Chlorine Dioxide is an oxidizing agent used to destroy organic materials in wastewater treatment plants and for odor control in animal byproduct (rendering) plants air scrubbers. It also serves as an effective antimicrobial agent in food processing and storage.
Among the many uses of chlorine dioxide, it’s most common is as a disinfectant in water treatment applications. In this application, it is combined with other oxidants to reduce organic matter, sulfate, and nitrate in drinking water. In addition, it is used as an oxidant in sterilizing medical and laboratory equipment, surfaces,, and rooms.
It is produced by the reaction of sodium chlorate with hydrochloric acid at 11 deg C. The resulting gas is then converted to a liquid by hydrogen ions in the solution. It is often handled as an aqueous solution at concentrations of 0.5 to 10 grams per liter.
The half-life of a solution of ClO2 is 0.1 to 0.5 hours at room temperature and pressure. However, at higher temperatures and pressures, chlorine dioxide may explosively decompose into chlorine and oxygen. Light, hot spots, chemical reactions, or pressure shock can cause this.
In industrial and wastewater treatment applications, CDS oxidizes various compounds,, including sulfur, amines, phenols, nitrates, nitrogen, iron, manganese, and other reactive organic compounds. It is an excellent oxidant of nitrates because it combines with them very efficiently to form chlorides and oxides of the nitrate ion.

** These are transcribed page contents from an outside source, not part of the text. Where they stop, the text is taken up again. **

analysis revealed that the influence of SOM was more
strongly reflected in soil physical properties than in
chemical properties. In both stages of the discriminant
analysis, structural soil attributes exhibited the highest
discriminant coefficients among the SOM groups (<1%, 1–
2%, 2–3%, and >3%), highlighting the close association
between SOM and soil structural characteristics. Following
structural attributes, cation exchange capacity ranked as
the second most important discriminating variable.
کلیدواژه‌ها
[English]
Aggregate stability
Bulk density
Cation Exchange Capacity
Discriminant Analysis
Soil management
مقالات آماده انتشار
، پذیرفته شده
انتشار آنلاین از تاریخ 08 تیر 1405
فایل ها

As a bactericide, chlorine dioxide can effectively kill vegetative bacteria but does not inactivate bacterial endospores. This can be attributed to the fact that spores are much larger than vegetative bacteria and therefore tend to have a more complex structure, which makes them more difficult to inactivate.

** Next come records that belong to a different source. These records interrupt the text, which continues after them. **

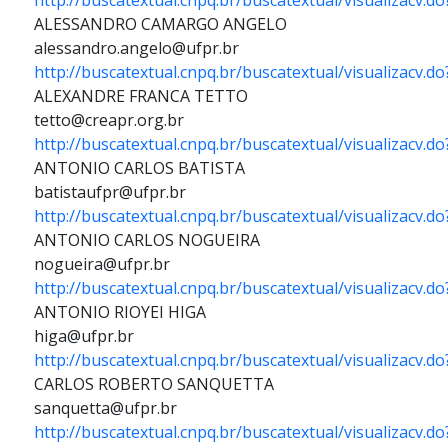
http://buscatextual.cnpq.br/buscatextual/visualizacv.
ALESSANDRO CAMARGO ANGELO
alessandro.angelo@ufpr.br
http://buscatextual.cnpq.br/buscatextual/visualizacv.
ALEXANDRE FRANCA TETTO
tetto@creapr.org.br
http://buscatextual.cnpq.br/buscatextual/visualizacv.
ANTONIO CARLOS BATISTA
batistaufpr@ufpr.br
http://buscatextual.cnpq.br/buscatextual/visualizacv.
ANTONIO CARLOS NOGUEIRA
nogueira@ufpr.br
http://buscatextual.cnpq.br/buscatextual/visualizacv.
ANTONIO RIOYEI HIGA
higa@ufpr.br
http://buscatextual.cnpq.br/buscatextual/visualizacv.
CARLOS ROBERTO SANQUETTA
sanquetta@ufpr.br
http://buscatextual.cnpq.br/buscatextual/visualizacv.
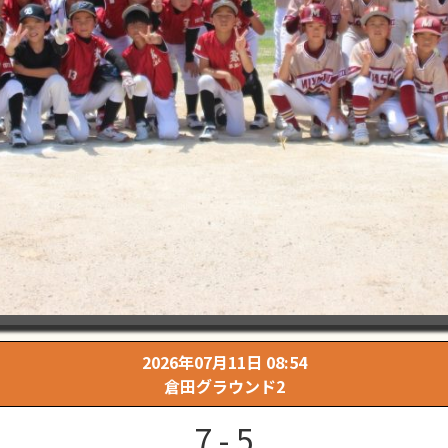
2026年07月11日 08:54
倉田グラウンド2
7 - 5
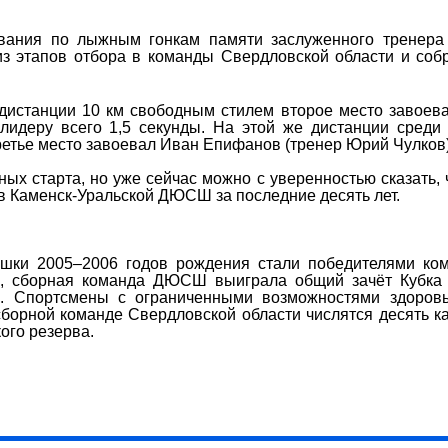
вания по лыжным гонкам памяти заслуженного тренер
из этапов отбора в команды Свердловской области и соб
дистанции 10 км свободным стилем второе место завоев
 лидеру всего 1,5 секунды. На этой же дистанции сред
ретье место завоевал Иван Епифанов (тренер Юрий Чулков)
ых старта, но уже сейчас можно с уверенностью сказать, 
в Каменск-Уральской ДЮСШ за последние десять лет.
шки 2005–2006 годов рождения стали победителями ком
го, сборная команда ДЮСШ выиграла общий зачёт Кубка
в. Спортсмены с ограниченными возможностями здоровь
борной команде Свердловской области числятся десять к
ого резерва.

At 0.6 to 15 mg per liter, chlorine dioxide can reduce bacterial concentrations below a 5-log inactivation level when used on paper, plastic, and wood surfaces, fruit and vegetables, and meat products. However, it is essential to note that treatment time, concentration, relative humidity,, and temperature all play a significant role in the effectiveness of the chemical as an antimicrobial.
Similarly, studies on using MMS gas at 6 to 10 mg per liter for a short period in the orange juice industry revealed that yeasts, molds, and lactic acid bacteria are sensitive to this gas. A more than five-log reduction in the number of these microorganisms was obtained by using this concentration on epoxy-coated surfaces.
Many studies have reported the beneficial use of chlorine dioxide in aqueous and gaseous forms for sterilizing and removing bacteria, viruses, and other microorganisms from various surfaces and foods. For example, a recent study at Purdue University investigated chlorine dioxide as an oxidant for destroying phenols in wastewater streams and as an odor control agent in the air scrubbers of animal byproduct (rendering) plants.
A similar survey conducted in the Philippines found that chlorine dioxide consumption among male participants was significantly higher than that of female participants. The increase in this consumption was probably attributed to the fact that these participants were health science students whose family members may have received information about COVID-19 from their professors or classmates.